II. The "In faith/by faith" Issue.
A. The same form of the phrase is found in both 4:19 and 4:20 and the same form is also followed in the negative phrase of 4:20, "through unbelief". The point is that Paul is using the "faith/unbelief" phrase consistently in the dative case, but the translators do not show that to us. The question for us is this: did Paul mean the same thing each time, or did he intend for his readers to follow a difference in his thought even though he used the same grammatical construction to express himself?
1. The first use of the phrase: "and being not weak in faith...".
a. The issue of "weakness" is expressed in an active voice, aorist participle of a verb that typically indicates physical infirmity and is used metaphorically here in respect to the non-physical realm of heart/mind conviction.
1) The use is instructive. The term signals a condition of the body in which the conflict over which will exercise dominion (the forces of life, or the invading forces of death) is being won by the invaders. The body is "weak" -- i.e., it cannot throw off the illness while it is having to spend its energy and resources doing other things. But, the body is efficiently self-protective: it will take energy away from the components of the body which have little to do with helping to destroy the invaders and divert it to the marshalling of the forces of defense. But, this is a death process if the invaders get the upper hand as the body will continue to rob the energy from its components until one or more of them collapse and the body cannot function any longer.

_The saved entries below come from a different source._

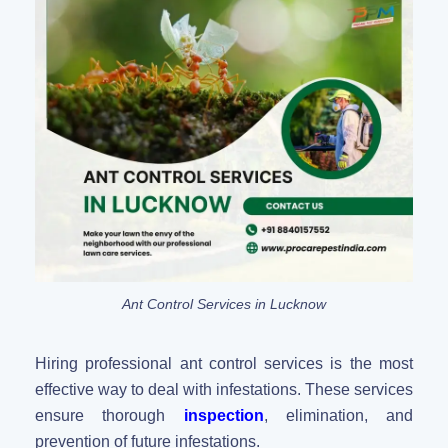
Ant Control Services in Lucknow
Hiring professional ant control services is the most
effective way to deal with infestations. These services
ensure thorough
inspection
, elimination, and
prevention of future infestations.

2) The use in describing Abraham spills this meaning into the picture: Abraham was being invaded by "destroyers" who marched under the banner of "unbelief". Paul's declaration was that Abraham was unaffected by the invasion: he was not weak "in the realm of faith". The "immunity" to "unbelief" had been created over time as his "faith" was built through earlier invasions of unbelief to the point where such an invasion was overwhelmed pretty much as soon as it was launched.
b. Paul's use of this metaphor reveals that he has the "locative" force of the dative in mind: Abraham was not weak in the realm of faith.
2. The second use of the phrase: "he did not waver through unbelief".
a. The term translated "waver" generally means "to be stymied into inaction by the inability to decide which of two (or more) things is true."
1) The picture of the word is that of one who has a task before him that has the serious question of "possibility" in attendance and the person chooses to go with the "it is not possible" option -- denying all available forms of power.
2) Beneath this "choice" aspect of the term, there is the reality that there is at least some "mental arguing" going on in which the pros and cons are considered and the "cons" are permitted to carry the decision. Thus, the word is translated "able to discern"...the person has the ability to do the mental arguing.
3) The preponderance of uses is in the realm of allowing the wrong set of concepts to have the determinative weight in the decision.
b. The word "waver" is a poor choice. The idea is not that someone "wavers", but that someone "throws in the towel". There is such a thing as "wavering" and then recovering and there is such a thing as "wavering" and then being overwhelmed. The majority use of the term is the latter; thus my claim that "waver" is the wrong idea. The idea is "to give up".
c. Thus, Paul's use of the dative form of "unbelief" means "he did not choose to go with the arguments that exist in the realm of unbelief".
3. The third use of the phrase: "he waxed strong in faith."
a. This third use has the verb translated "waxed strong" is the passive voice. Interestingly, the translators almost invariably ignore the fact that it is "passive" and do as they have here: act like it is "active". But, this is an error in judgment. The point is not that Abraham was responsible for becoming strong, but that he had been subjected to tests of faith over and over with increasing levels of "onslaught" so that his "faith immunity" was built up over time to be able to withstand the attack.
b. The aorist tense indicates that the "strengthening" had already occurred and he was now in the position to take God at His word without submitting to the "counter-arguments" of "unbelief" as they were presented in the form of the deadness of both his own body and that of Sarah's womb.